**Your instructions:**
Show, in full, each line of the data that contains "системи".
:::::
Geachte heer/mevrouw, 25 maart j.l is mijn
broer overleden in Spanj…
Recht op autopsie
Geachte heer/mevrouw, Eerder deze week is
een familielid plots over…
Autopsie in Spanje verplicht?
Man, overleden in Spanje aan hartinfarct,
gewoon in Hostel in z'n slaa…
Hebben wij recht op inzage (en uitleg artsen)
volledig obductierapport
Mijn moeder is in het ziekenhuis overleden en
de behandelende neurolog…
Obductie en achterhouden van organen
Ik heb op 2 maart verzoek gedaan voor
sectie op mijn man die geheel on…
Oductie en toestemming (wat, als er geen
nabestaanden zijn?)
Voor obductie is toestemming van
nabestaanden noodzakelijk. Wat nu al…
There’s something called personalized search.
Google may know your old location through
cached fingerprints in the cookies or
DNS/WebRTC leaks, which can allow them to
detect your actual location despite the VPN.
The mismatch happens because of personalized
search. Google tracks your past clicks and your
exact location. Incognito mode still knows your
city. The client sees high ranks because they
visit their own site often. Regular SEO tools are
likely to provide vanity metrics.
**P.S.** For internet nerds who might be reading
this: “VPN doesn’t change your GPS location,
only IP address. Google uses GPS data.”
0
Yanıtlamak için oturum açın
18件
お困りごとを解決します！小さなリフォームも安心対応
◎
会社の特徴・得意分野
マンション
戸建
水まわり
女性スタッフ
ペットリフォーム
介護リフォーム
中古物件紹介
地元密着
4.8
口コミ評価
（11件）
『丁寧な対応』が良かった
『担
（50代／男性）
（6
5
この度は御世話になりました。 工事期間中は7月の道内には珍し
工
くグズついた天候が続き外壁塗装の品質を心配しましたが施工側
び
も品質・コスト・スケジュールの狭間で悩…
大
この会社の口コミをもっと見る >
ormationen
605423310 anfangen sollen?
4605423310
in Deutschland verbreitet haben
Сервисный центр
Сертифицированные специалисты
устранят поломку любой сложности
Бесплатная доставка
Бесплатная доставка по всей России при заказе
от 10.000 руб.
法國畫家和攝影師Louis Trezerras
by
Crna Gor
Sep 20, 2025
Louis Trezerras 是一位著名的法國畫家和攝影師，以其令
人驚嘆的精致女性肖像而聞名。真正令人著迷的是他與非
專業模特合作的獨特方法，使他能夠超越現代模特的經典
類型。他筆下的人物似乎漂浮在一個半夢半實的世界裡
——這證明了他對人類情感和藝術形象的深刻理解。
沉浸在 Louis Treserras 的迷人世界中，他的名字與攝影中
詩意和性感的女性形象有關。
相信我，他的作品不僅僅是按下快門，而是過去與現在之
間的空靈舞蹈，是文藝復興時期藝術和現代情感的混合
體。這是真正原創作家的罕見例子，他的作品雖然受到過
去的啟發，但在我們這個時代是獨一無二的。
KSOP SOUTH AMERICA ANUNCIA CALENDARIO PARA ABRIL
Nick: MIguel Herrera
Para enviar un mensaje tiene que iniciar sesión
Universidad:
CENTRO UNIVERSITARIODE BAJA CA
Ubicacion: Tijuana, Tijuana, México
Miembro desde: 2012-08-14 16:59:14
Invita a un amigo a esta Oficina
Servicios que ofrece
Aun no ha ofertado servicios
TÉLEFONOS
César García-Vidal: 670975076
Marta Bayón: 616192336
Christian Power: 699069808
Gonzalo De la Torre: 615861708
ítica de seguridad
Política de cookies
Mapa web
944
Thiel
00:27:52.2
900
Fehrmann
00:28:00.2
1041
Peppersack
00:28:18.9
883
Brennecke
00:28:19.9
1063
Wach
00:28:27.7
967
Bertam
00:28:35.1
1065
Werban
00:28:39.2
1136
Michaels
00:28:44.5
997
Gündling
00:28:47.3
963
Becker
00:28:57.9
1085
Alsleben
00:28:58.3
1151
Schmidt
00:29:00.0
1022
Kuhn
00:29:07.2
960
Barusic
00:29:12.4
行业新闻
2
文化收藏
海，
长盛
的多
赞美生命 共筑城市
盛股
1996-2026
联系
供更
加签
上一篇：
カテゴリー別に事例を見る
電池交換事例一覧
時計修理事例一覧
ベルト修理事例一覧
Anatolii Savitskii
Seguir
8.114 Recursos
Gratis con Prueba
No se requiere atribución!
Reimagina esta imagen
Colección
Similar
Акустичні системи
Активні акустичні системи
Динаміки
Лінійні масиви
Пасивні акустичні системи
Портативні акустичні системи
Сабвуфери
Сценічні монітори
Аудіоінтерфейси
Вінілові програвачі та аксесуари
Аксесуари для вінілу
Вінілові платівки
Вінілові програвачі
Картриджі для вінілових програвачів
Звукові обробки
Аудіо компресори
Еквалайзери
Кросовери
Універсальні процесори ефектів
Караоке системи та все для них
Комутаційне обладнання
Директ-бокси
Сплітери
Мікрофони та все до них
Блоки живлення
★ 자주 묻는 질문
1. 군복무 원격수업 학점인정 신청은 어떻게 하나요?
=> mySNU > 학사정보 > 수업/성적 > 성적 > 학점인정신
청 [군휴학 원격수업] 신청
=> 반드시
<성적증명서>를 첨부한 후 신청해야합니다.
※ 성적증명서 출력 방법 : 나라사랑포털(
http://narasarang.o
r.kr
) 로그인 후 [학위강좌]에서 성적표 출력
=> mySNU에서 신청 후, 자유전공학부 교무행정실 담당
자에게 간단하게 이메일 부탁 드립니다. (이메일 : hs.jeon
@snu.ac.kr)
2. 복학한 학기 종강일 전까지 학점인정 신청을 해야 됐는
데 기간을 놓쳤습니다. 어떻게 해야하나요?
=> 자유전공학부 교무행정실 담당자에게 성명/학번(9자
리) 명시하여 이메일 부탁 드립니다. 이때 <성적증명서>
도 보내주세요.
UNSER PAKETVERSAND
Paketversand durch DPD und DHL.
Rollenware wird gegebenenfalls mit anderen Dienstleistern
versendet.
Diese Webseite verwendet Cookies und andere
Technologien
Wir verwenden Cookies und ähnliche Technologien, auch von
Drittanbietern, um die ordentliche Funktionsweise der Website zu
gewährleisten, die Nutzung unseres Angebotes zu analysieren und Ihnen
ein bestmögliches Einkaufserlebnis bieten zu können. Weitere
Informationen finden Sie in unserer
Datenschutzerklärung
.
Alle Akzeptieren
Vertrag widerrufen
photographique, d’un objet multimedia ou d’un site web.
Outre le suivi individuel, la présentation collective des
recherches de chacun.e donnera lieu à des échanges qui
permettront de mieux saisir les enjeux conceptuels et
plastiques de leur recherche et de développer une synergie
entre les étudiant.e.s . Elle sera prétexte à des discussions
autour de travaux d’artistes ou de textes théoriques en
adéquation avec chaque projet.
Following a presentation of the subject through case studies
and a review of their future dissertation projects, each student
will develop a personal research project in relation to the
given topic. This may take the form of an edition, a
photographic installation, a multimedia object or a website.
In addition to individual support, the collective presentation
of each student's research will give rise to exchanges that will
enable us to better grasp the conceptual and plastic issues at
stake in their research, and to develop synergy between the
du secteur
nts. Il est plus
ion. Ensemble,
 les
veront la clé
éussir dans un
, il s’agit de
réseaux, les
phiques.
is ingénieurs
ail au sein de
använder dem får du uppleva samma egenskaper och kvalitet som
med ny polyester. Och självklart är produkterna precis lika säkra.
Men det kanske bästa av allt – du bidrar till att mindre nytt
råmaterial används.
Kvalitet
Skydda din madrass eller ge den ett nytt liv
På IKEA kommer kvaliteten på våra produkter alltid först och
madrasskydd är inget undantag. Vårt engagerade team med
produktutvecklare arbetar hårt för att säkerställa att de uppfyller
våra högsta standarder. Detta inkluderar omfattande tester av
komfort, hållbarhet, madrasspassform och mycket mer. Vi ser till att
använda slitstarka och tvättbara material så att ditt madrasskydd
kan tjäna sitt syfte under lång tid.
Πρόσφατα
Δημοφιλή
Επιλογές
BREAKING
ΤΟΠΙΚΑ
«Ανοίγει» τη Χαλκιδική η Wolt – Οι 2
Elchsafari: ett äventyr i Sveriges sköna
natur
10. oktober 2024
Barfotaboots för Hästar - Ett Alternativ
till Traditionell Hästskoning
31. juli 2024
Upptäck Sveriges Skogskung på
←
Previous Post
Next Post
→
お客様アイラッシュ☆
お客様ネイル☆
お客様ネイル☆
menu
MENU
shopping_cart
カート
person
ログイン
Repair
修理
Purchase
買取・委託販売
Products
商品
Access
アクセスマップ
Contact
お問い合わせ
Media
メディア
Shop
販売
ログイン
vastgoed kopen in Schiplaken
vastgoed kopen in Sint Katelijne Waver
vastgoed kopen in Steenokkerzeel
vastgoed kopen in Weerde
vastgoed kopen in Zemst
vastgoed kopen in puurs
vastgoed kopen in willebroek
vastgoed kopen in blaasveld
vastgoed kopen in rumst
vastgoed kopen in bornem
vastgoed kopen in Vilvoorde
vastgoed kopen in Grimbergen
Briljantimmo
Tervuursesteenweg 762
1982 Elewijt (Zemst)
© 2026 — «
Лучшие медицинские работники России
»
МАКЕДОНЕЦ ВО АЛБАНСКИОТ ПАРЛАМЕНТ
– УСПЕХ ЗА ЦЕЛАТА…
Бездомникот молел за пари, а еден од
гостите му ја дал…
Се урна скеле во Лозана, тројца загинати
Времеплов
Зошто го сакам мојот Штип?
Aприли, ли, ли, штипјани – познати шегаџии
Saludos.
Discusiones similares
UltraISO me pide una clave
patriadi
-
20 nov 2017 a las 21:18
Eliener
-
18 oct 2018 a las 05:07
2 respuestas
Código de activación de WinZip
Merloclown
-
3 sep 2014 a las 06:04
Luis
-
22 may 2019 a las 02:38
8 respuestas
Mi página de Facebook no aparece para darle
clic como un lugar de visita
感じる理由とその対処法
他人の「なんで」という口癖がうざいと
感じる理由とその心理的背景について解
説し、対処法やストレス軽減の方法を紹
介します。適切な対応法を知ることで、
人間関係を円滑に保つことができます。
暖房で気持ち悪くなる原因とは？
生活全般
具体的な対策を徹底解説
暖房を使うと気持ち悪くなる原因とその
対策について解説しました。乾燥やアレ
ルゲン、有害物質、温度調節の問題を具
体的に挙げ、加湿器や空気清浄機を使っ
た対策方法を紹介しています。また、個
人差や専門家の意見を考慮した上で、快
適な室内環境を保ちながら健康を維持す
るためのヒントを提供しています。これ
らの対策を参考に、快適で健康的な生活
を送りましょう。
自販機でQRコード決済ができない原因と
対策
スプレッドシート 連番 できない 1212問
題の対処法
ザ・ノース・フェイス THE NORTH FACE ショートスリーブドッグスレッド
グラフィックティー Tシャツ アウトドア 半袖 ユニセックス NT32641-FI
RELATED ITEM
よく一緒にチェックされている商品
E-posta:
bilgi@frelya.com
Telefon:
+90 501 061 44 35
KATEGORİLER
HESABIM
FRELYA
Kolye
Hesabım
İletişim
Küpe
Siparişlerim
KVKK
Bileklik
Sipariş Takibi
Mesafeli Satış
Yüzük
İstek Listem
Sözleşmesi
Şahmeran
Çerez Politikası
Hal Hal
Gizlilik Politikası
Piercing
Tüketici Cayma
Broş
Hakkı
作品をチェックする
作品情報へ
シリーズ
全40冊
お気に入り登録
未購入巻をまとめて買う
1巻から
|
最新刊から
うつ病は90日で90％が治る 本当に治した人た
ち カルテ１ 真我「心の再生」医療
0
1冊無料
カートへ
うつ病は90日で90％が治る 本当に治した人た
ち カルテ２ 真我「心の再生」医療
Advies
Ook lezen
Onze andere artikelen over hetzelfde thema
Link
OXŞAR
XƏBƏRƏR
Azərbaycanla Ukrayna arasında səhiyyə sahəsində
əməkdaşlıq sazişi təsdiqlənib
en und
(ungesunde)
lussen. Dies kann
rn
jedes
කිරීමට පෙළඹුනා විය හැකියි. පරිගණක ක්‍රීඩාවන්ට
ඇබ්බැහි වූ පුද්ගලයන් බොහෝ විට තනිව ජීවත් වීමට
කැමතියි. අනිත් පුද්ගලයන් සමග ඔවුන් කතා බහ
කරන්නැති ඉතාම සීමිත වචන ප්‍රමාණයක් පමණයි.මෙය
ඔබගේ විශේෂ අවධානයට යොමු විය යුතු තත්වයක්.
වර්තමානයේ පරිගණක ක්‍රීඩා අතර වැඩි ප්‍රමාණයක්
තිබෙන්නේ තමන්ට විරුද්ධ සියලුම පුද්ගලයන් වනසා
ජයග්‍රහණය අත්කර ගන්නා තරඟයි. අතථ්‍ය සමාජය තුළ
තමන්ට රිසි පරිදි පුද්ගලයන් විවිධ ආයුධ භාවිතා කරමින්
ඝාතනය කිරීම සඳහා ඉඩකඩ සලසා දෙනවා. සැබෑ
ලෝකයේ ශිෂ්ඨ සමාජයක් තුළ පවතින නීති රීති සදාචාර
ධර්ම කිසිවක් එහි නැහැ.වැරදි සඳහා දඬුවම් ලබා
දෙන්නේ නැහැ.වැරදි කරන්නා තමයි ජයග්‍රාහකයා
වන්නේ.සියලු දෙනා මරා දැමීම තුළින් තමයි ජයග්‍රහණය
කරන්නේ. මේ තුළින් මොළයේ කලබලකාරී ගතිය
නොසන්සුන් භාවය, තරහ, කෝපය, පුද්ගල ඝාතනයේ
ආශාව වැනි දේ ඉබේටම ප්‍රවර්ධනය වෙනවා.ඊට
:::::
**Output of the exercise:**
Акустичні системи
Активні акустичні системи
Пасивні акустичні системи
Портативні акустичні системи
Караоке системи та все для них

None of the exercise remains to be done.